Recognizing the limited tools available to prevent cVDPV2 exportation through traveler vaccination with respect to these outbreaks, the committee urged that all countries neighboring cVDPV2 infected countries urgently review surveillance and immunity indicators, particularly in border zones and other high risk population groups. Early detection of importation events is essential in the current situation, and every effort is needed to avoid missed transmission. Countries at highest risk currently are Benin, Ethiopia, Malawi, and Angola. Other countries in the vicinity must also act quickly to enhance surveillance and preparedness level to be ready to mount effective and timely response in case of any evidence of geographic expansion of outbreak transmission. Ongoing efforts are needed also in Lake Chad basin countries and the Central African Republic.

The heightened risk of international spread of polioviruses should be communicated clearly, including engaging infected and high risk countries at the upcoming WHA.
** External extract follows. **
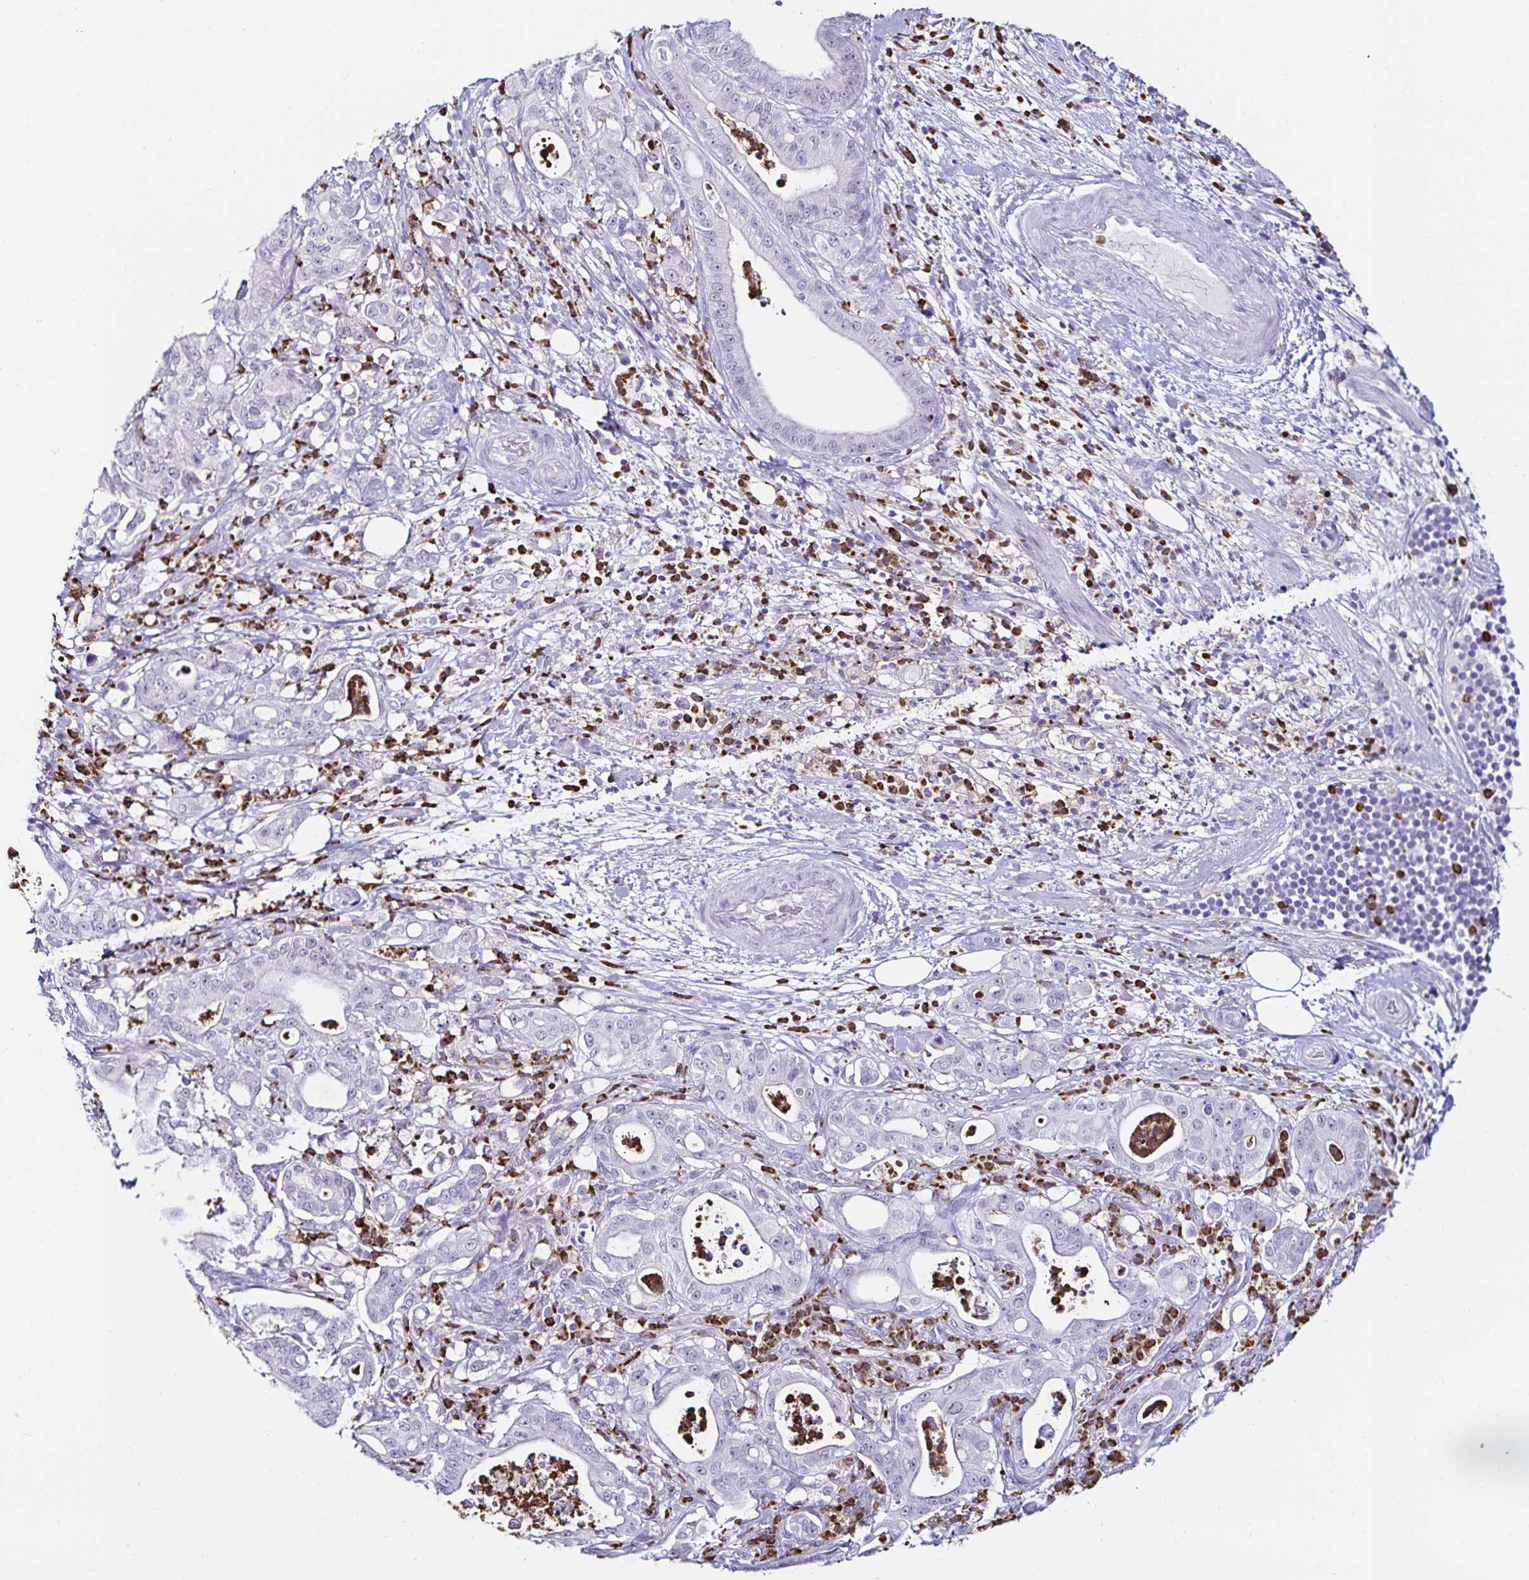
{"staining": {"intensity": "negative", "quantity": "none", "location": "none"}, "tissue": "pancreatic cancer", "cell_type": "Tumor cells", "image_type": "cancer", "snomed": [{"axis": "morphology", "description": "Adenocarcinoma, NOS"}, {"axis": "topography", "description": "Pancreas"}], "caption": "This image is of pancreatic adenocarcinoma stained with IHC to label a protein in brown with the nuclei are counter-stained blue. There is no expression in tumor cells.", "gene": "CYBB", "patient": {"sex": "male", "age": 71}}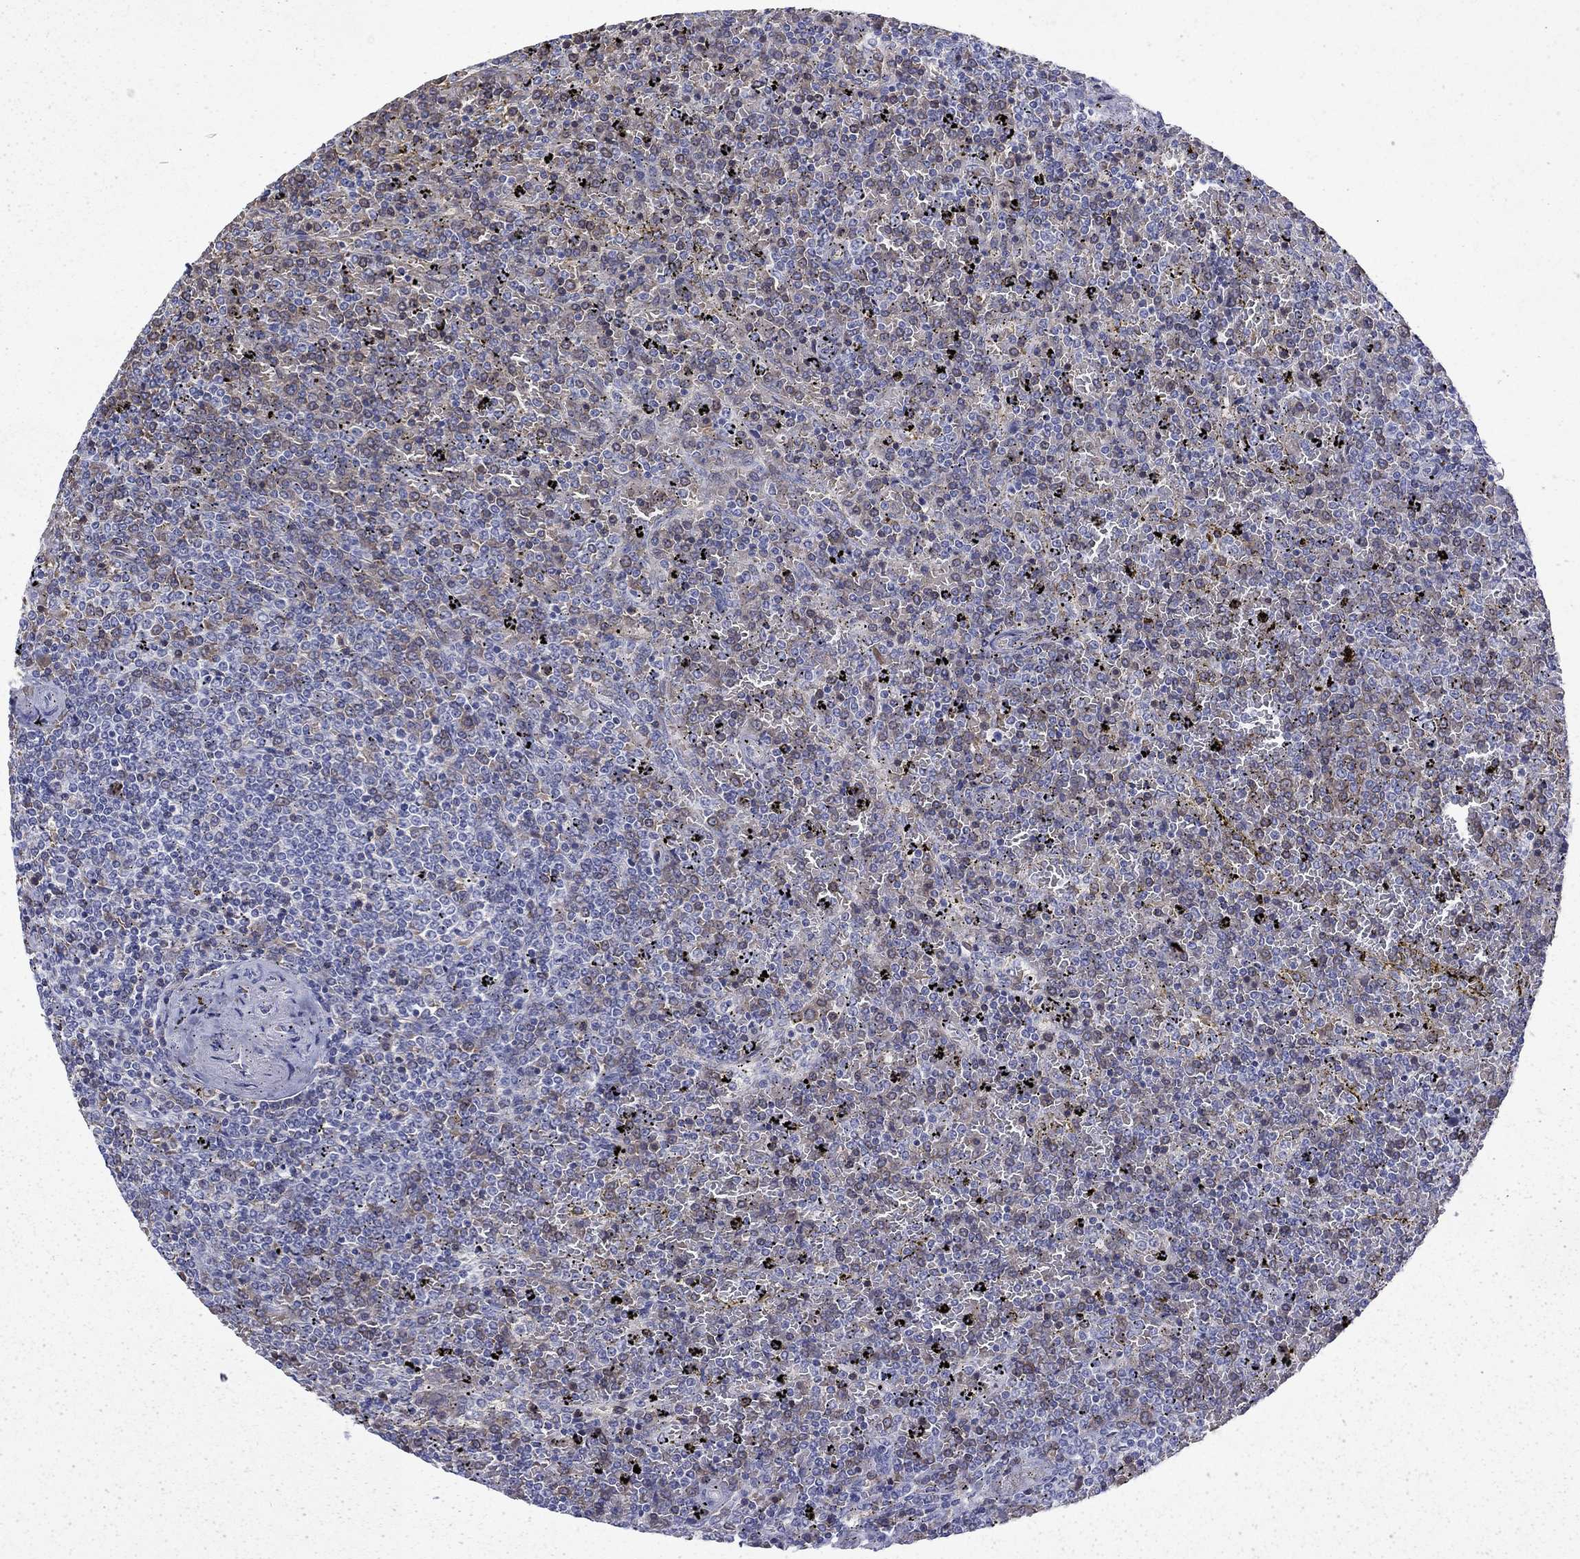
{"staining": {"intensity": "negative", "quantity": "none", "location": "none"}, "tissue": "lymphoma", "cell_type": "Tumor cells", "image_type": "cancer", "snomed": [{"axis": "morphology", "description": "Malignant lymphoma, non-Hodgkin's type, Low grade"}, {"axis": "topography", "description": "Spleen"}], "caption": "High power microscopy photomicrograph of an immunohistochemistry image of low-grade malignant lymphoma, non-Hodgkin's type, revealing no significant positivity in tumor cells. (DAB (3,3'-diaminobenzidine) immunohistochemistry visualized using brightfield microscopy, high magnification).", "gene": "ENPP6", "patient": {"sex": "female", "age": 77}}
The situation in Iran needs to be closely monitored, and the committee be updated at the next meeting, or alerted sooner if the situation suggests transmission is occurring there.

Based on the current situation regarding WPV1 and cVDPV, and the reports provided by Afghanistan, DR Congo, Indonesia, Nigeria, Pakistan and Somalia, the Director-General accepted the Committee’s assessment and on 21 May 2019 determined that the situation relating to poliovirus continues to constitute a PHEIC, with respect to WPV1 and cVDPV. The Director-General endorsed the Committee’s recommendations for countries meeting the definition for ‘States infected with WPV1, cVDPV1 or cVDPV3 with potential risk for international spread’, ‘States infected with cVDPV2 with potential risk for international spread’ and for ‘States no longer infected by WPV1 or cVDPV, but which remain vulnerable to re-infection by WPV or cVDPV’ and extended the Temporary Recommendations under the IHR to reduce the risk of the international spread of poliovirus, effective 21 May 2019.